Violation of German assurances given on 28 April 1939 and 26 August 1939 to respect the neutrality and territorial inviolability of Luxembourg.

Particulars:

In that Germany, without warning, and without recourse to peaceful means of settling any considered differences, did, on or about 10 May 1940, with a military force and in violation of the solemn assurances, invade, occupy, and absorb into Germany the sovereign territory of Luxembourg.

XXIV. Charge:

Violation of the Treaty of Non-Aggression between Germany and Denmark signed at Berlin 31 May 1939.

Particulars:

In that Germany without prior warning, did, on. or about 9 April 1940, with its military forces, attack, invade, and commit other acts of aggression against the Kingdom of Denmark.

XXV. Charge:

Violation of Treaty of Non-Aggression entered into between Germany and U.S.S.R. on 23 August 1939.

Particulars:

(1) In that Germany did, on or about 22 June 1941, employ military forces to attack and commit acts of aggression against the U.S.S.R.

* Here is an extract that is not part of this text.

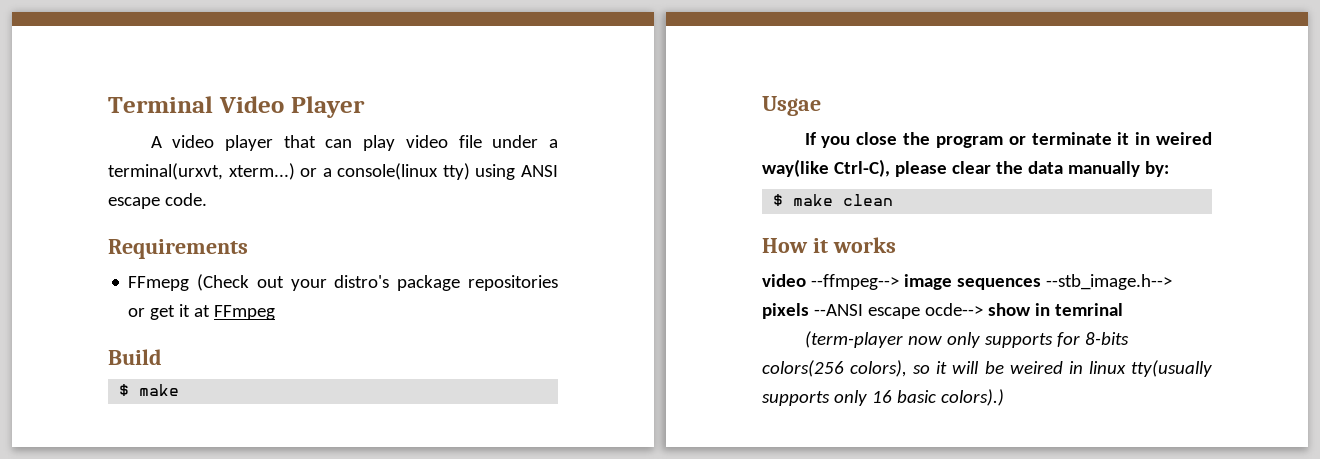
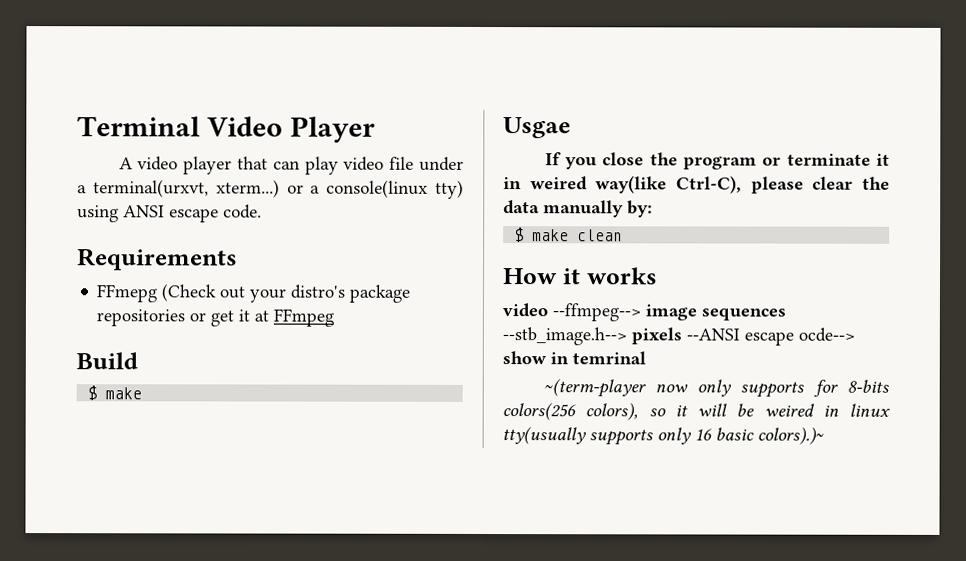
[804,331,903,348] (term-player -> [543,378,646,398] ~(term-player
[940,389,1004,406] colors).) -> [757,426,824,445] colors).)~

(2) In that Germany without warning or recourse to a friendly exchange of views or arbitration did, on or about 22 June 1941, employ military forces to attack and commit acts of aggression against the U.S.S.R.

XXVI. Charge:

Violation of German assurance given on 6 October 1939 to respect the neutrality and territorial integrity of Yugoslavia.

Particulars:

In that Germany without prior warning did, on or about 6 April 1941, with its military forces attack, invade and commit other acts of aggression against the Kingdom of Yugoslavia.

THE PRESIDENT: The Tribunal will now adjourn until 10 o'clock tomorrow morning.

[The Tribunal adjourned until 21 November 1945 at 1000 hours.]